## Given information
══════════════════════════════

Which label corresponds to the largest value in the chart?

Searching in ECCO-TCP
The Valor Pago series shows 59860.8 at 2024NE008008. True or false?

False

══════════════════════════════

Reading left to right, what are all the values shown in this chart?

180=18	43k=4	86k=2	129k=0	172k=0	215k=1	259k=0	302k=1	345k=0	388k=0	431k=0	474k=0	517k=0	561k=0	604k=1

══════════════════════════════

## Exercise requirements
How many lines in the items above contain the word "chart"? Reply with the number only.

## Problem solution
2